5.1 — Power Series Solutions Around Ordinary Points

Finding analytic solutions to differential equations using power series expansions

Learning Objectives
  • Distinguish between ordinary and singular points of a differential equation
  • Represent solutions as power series around an ordinary point
  • Derive and solve recurrence relations for power series coefficients
  • Determine the radius of convergence for power series solutions

Why Power Series?

Many important differential equations arising in physics and engineering have no closed-form solutions using the methods of Chapters 1–4. Power series solutions provide a systematic way to find analytic solutions in the form of infinite series. This approach is particularly valuable for:

Theory

Ordinary vs. Singular Points

Consider the second-order linear differential equation:

$$P(x)y'' + Q(x)y' + R(x)y = 0$$

Divide by $P(x)$ (where $P(x) \neq 0$) to obtain the standard form:

$$y'' + p(x)y' + q(x)y = 0$$

where $p(x) = \frac{Q(x)}{P(x)}$ and $q(x) = \frac{R(x)}{P(x)}$.

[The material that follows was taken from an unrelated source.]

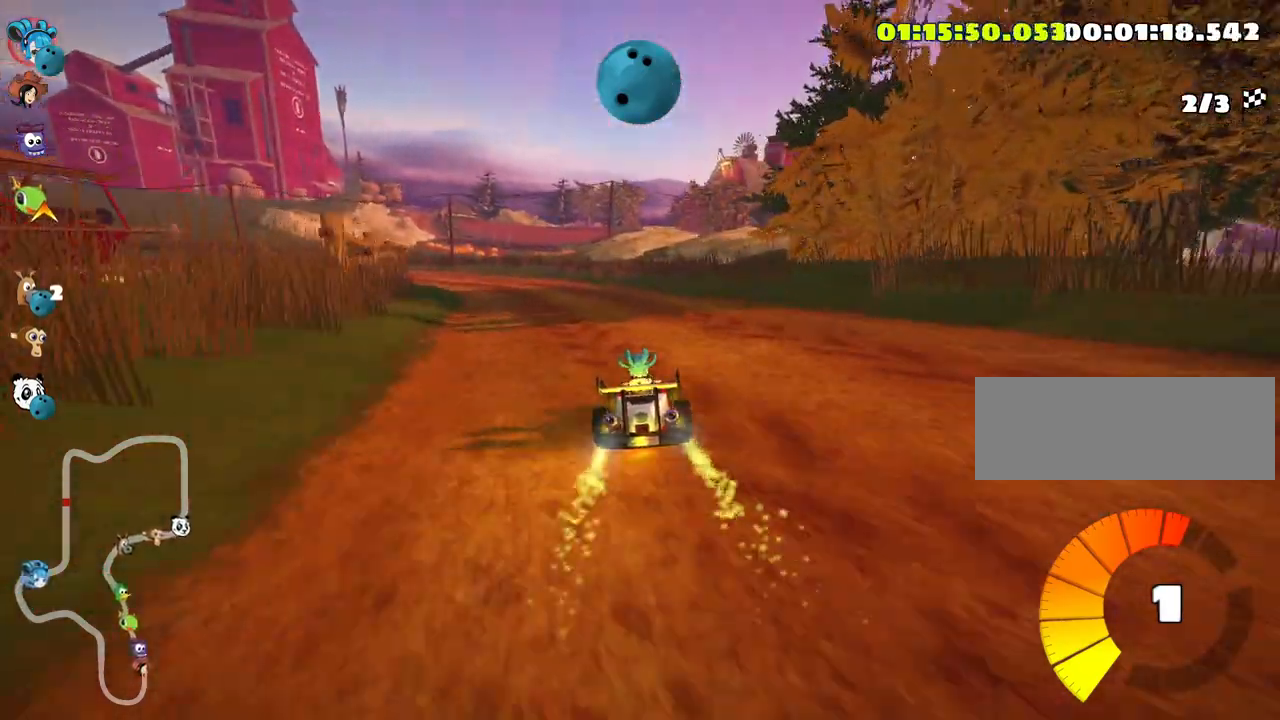
{"keys": ["left", "skid", "up"], "events": [[216, "left", "up"], [450, "left", "down"]]}
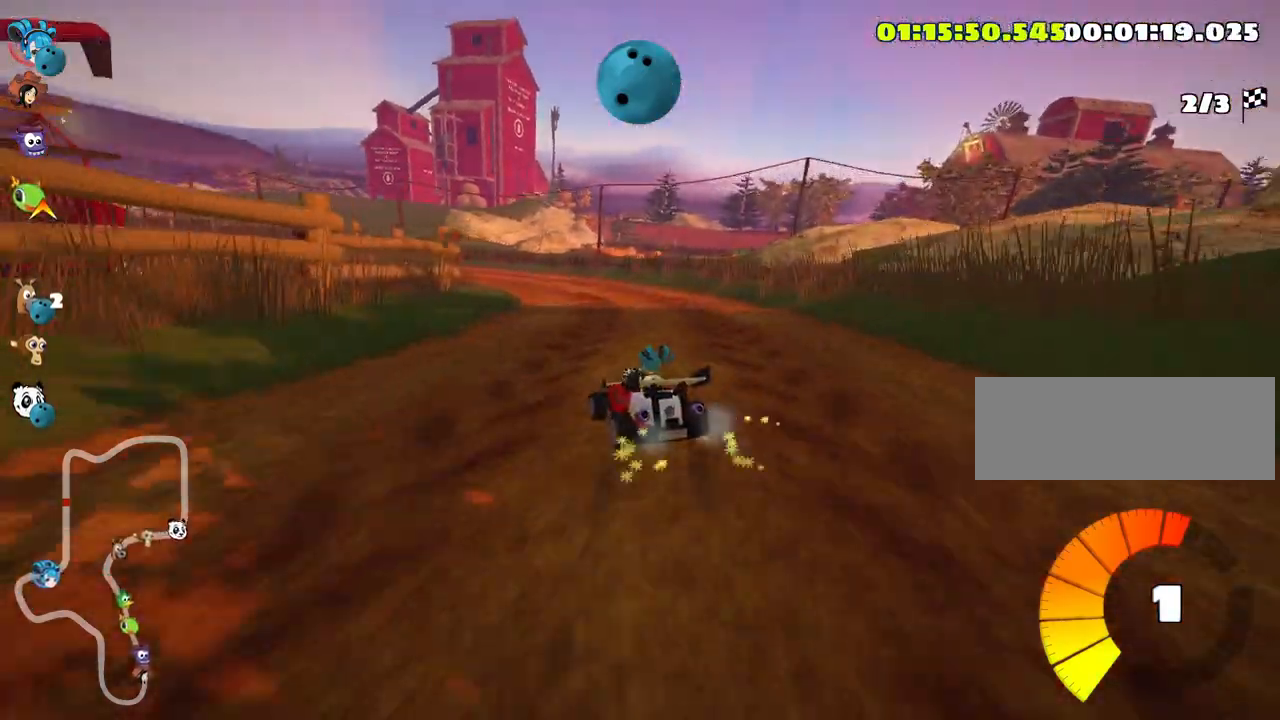
{"keys": ["skid", "up"], "events": [[250, "left", "up"]]}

Definition: Ordinary and Singular Points

A point $x_0$ is called an ordinary point of the differential equation if both $p(x)$ and $q(x)$ are analytic (have convergent Taylor series) at $x_0$. Otherwise, $x_0$ is a singular point.

Existence of Power Series Solutions

Theorem: Power Series Solution at an Ordinary Point

If $x_0$ is an ordinary point of $y'' + p(x)y' + q(x)y = 0$, then the general solution can be expressed as:

$$y = \sum_{n=0}^{\infty} a_n(x-x_0)^n$$

This series converges at least for $|x - x_0| < R$, where $R$ is the distance from $x_0$ to the nearest singular point.

Power Series Review

Key facts about power series that we'll use:

Recurrence Relations

When we substitute the power series $y = \sum a_n(x-x_0)^n$ into the differential equation, we obtain an identity in powers of $(x-x_0)$. Equating coefficients of like powers yields a recurrence relation — a formula expressing each coefficient in terms of earlier coefficients. The first few coefficients $a_0, a_1, \ldots$ are determined by initial or boundary conditions, and the recurrence relation then determines all subsequent coefficients uniquely.

Step-by-Step Method

  1. Verify $x_0$ is ordinary: Check that $p(x)$ and $q(x)$ are analytic at $x_0$.
  2. Assume a power series solution: Let $y = \sum_{n=0}^{\infty} a_n(x-x_0)^n$
  3. Compute derivatives:
    $$y' = \sum_{n=1}^{\infty} n a_n(x-x_0)^{n-1}, \quad y'' = \sum_{n=2}^{\infty} n(n-1)a_n(x-x_0)^{n-2}$$
  4. Substitute into the ODE: Replace $y, y', y''$ in the differential equation.
  5. Align powers of $(x-x_0)$: Shift indices so all sums have the same power $(x-x_0)^n$.
  6. Extract the recurrence relation: Set the coefficient of each power to zero. This gives a formula for $a_n$ in terms of earlier coefficients.
  7. Express general solution: Use initial conditions to determine $a_0$ and $a_1$. The recurrence then generates all other coefficients.
  8. Write the general solution: Combine the two linearly independent solutions (one with arbitrary $a_0, a_1=0$ and one with $a_0=0, a_1$ arbitrary).

Worked Examples

Setup: We solve $y'' - y = 0$ using power series around $x_0 = 0$. (Note: This has the known solution $y = c_1 e^x + c_2 e^{-x}$, so we can verify our result.)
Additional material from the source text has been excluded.